Des scientifiques du Harvard-Smithsonian Center for Astrophysics ont présenté les résultats d'une étude à grande échelle
Pantheon+ est basé sur le plus grand ensemble de données.Pour leur étude, les scientifiques ont recueilli des données sur plus de 1 500 explosions de supernova stellaires de type la. De tels événements cosmiques brillants se produisent lorsque les naines blanches, les restes d'étoiles comme notre Soleil, accumulent trop de masse. Après avoir dépassé la limite critique de ces étoiles, une réaction thermonucléaire est lancée, ce qui conduit à une explosion.
Parce que les supernovae de type Ia naines entièresgalaxies, des explosions d'étoiles peuvent être observées à une distance supérieure à 10 milliards d'années-lumière. C'est environ les trois quarts de l'âge total de l'univers.
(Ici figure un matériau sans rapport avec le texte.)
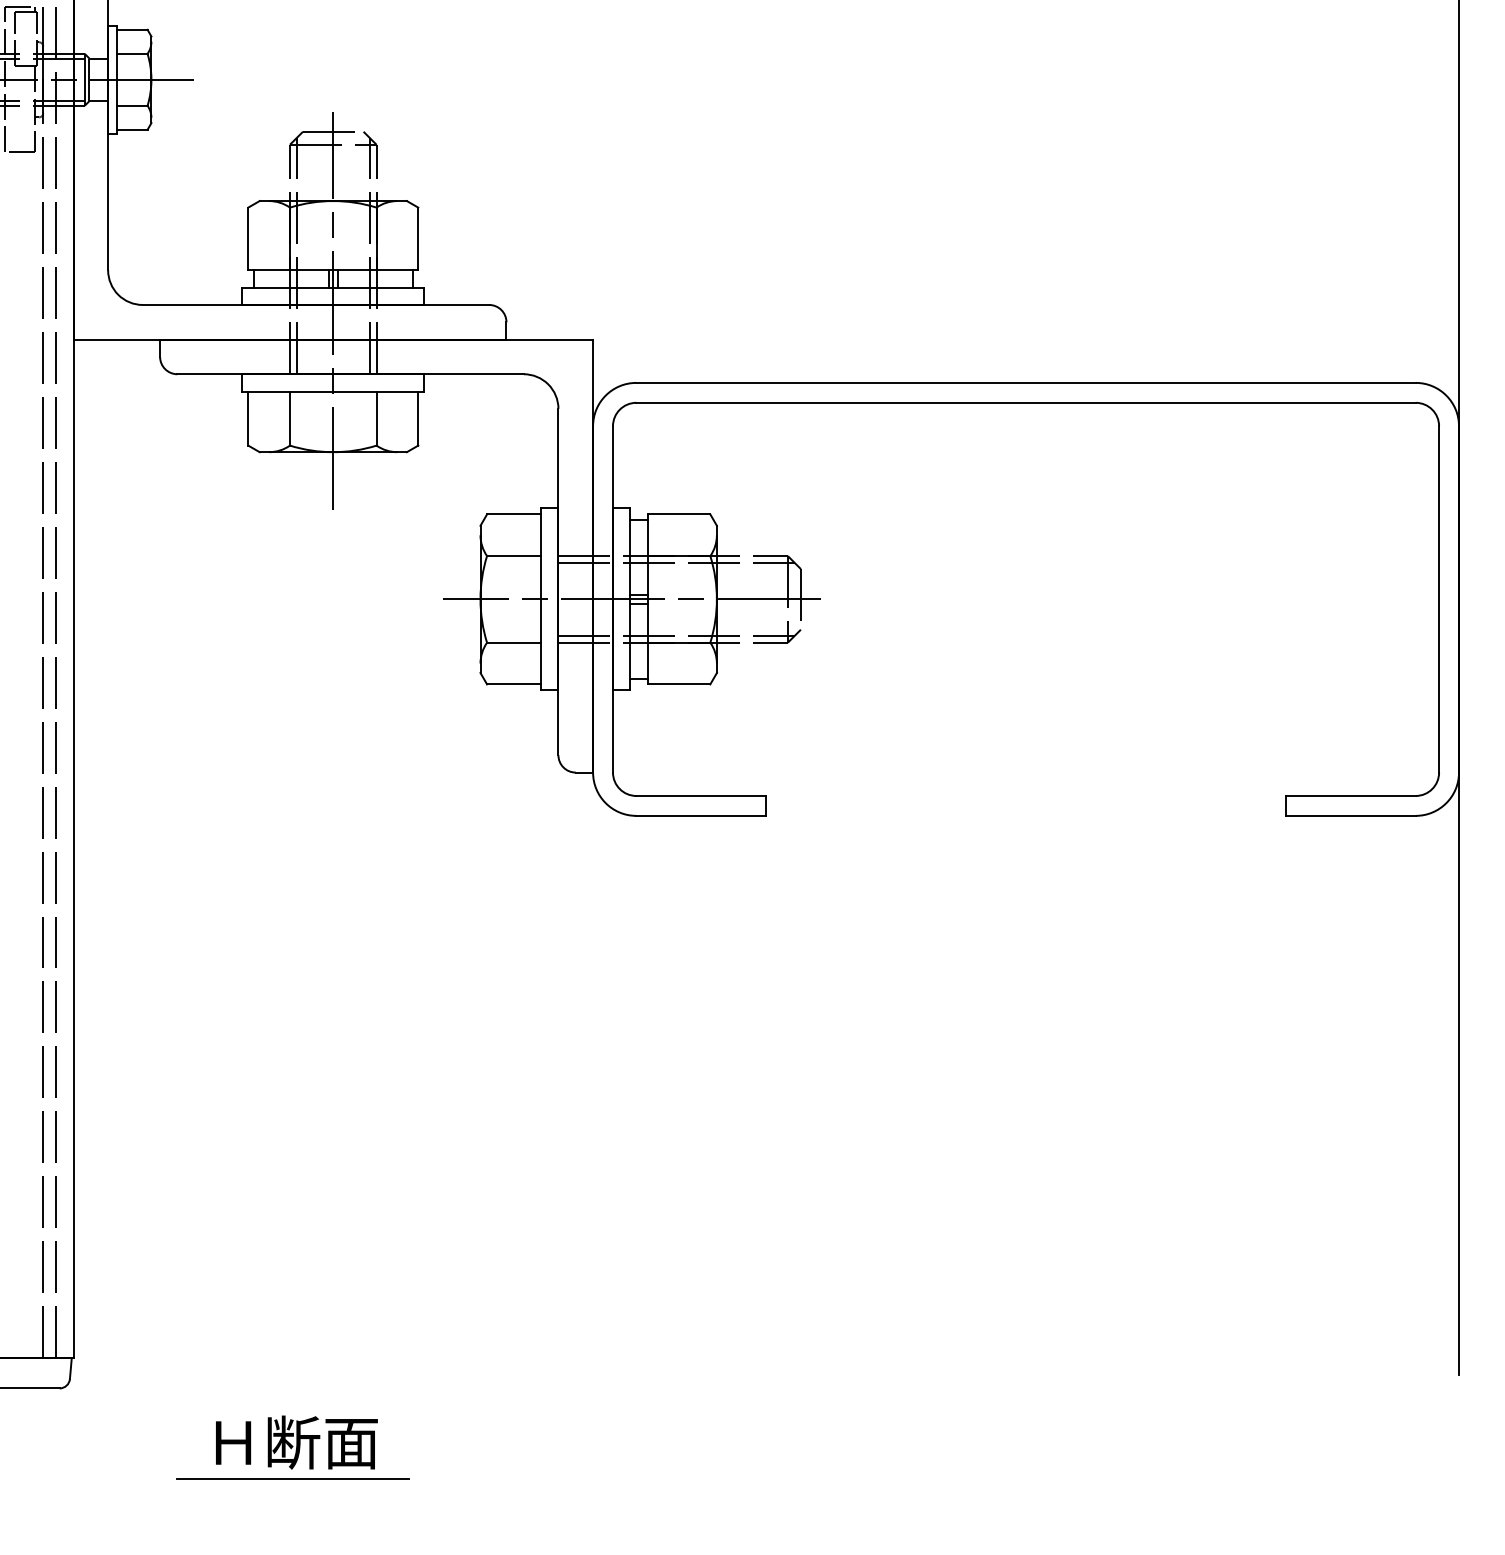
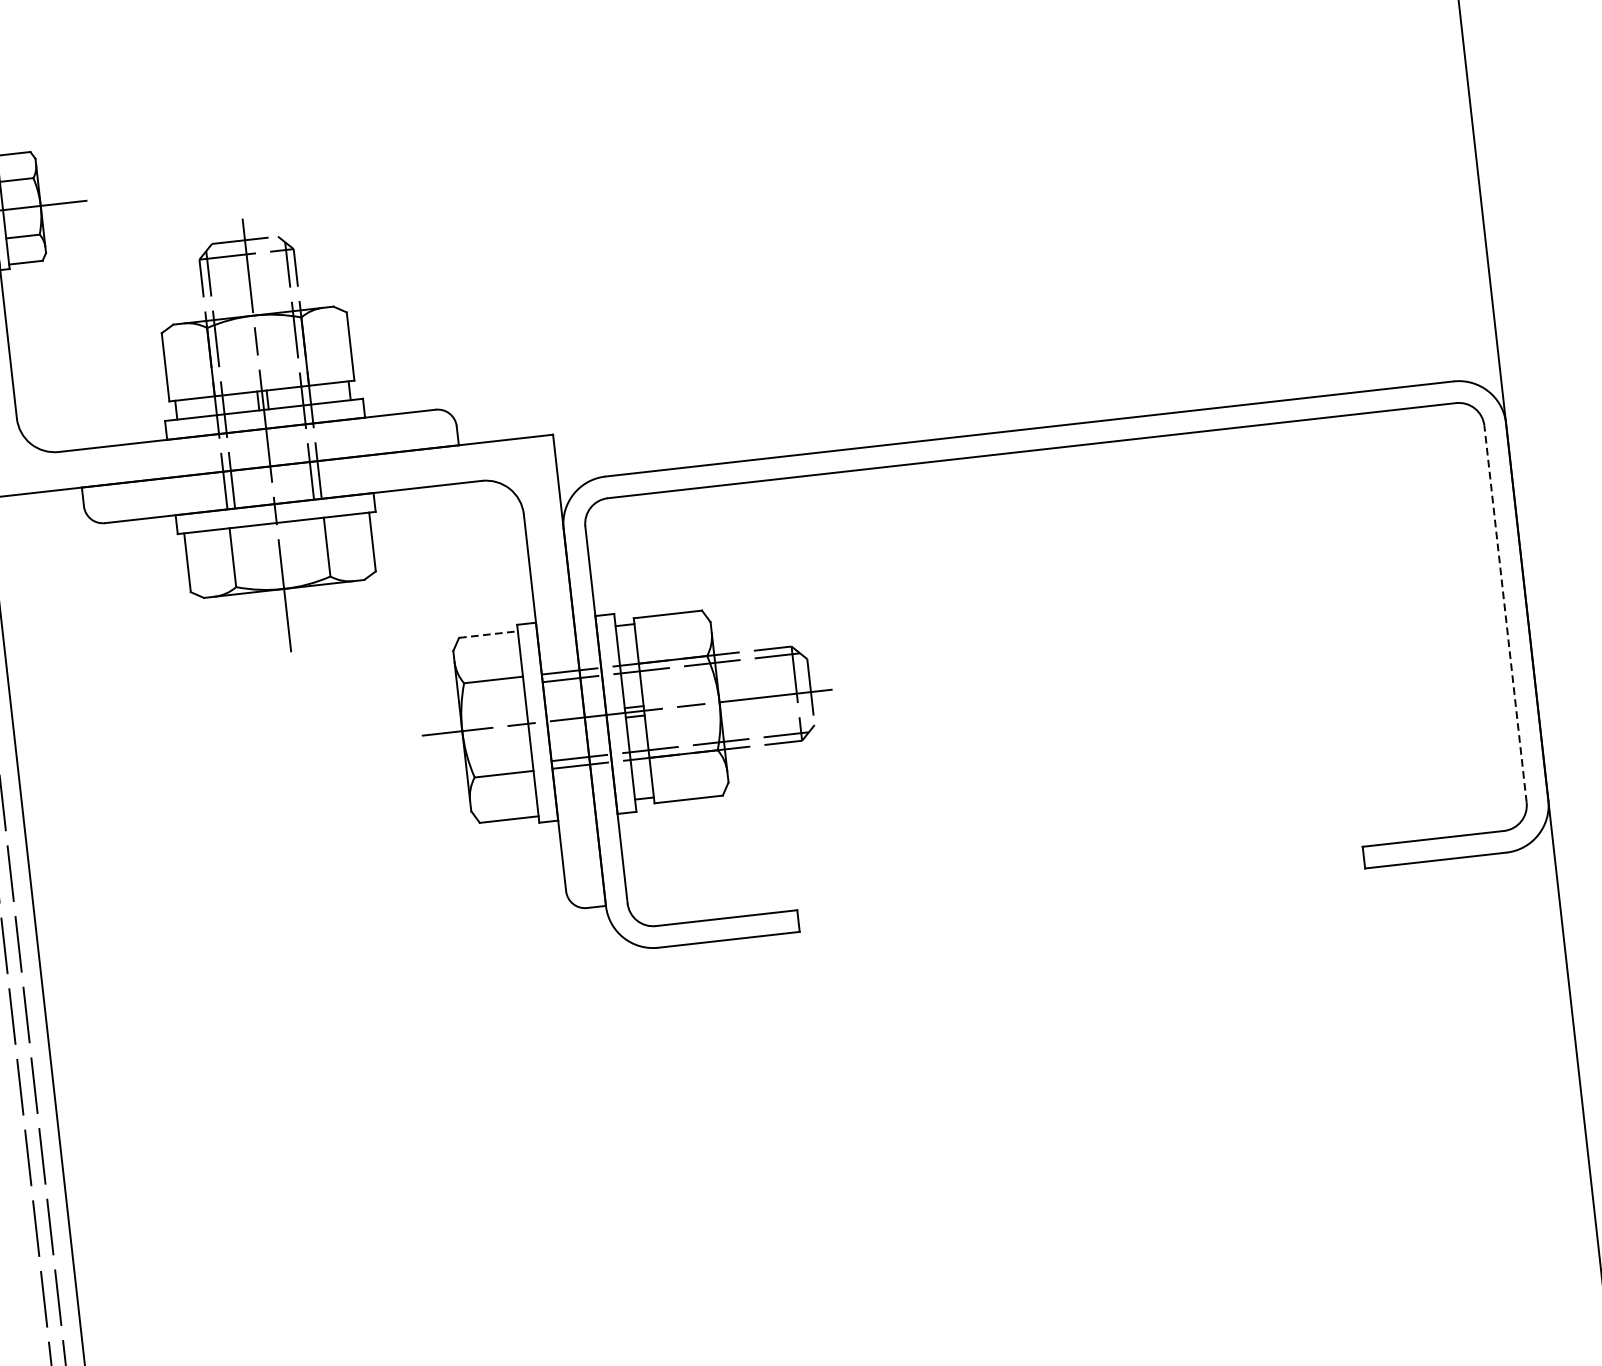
line: (514, 514) -> (488, 634), solid -> dashed
line: (1439, 598) -> (1505, 613), solid -> dashed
Les explosions de ce type brillent avec presque la même luminosité intrinsèque, de sorte que la luminosité apparente ne dépend que de la distance et, avec la mesure du décalage vers le rouge, peut servir de marqueur de temps et d'espace.
Explosion de type supernova. Animation : ESO
La nouvelle analyse est basée sur une étude précédente -"Panthéon", mais au millier d'explosions analysées alors, les chercheurs ont ajouté plus de 500 objets. Les résultats montrent que 66,2 % de l'univers est constitué d'énergie noire et que les 33,8 % restants sont une combinaison de matière noire et ordinaire (baryonique).
De plus, en combinant les résultats de leurs travaux avecdonnées obtenues par la collaboration SH0ES, les scientifiques ont obtenu la valeur de la constante de Hubble, qui décrit le taux d'expansion de l'univers, égale à 73,4 km/s par mégaparsec avec une erreur de seulement 1,3 %. En d'autres termes, l'espace s'étend de 73,4 km/s pour 3,26 millions d'années-lumière.
Les auteurs de l'article notent que les résultats obtenus sont en plein accord avec les prédictions du modèle cosmologique standard (modèle ΛCDM).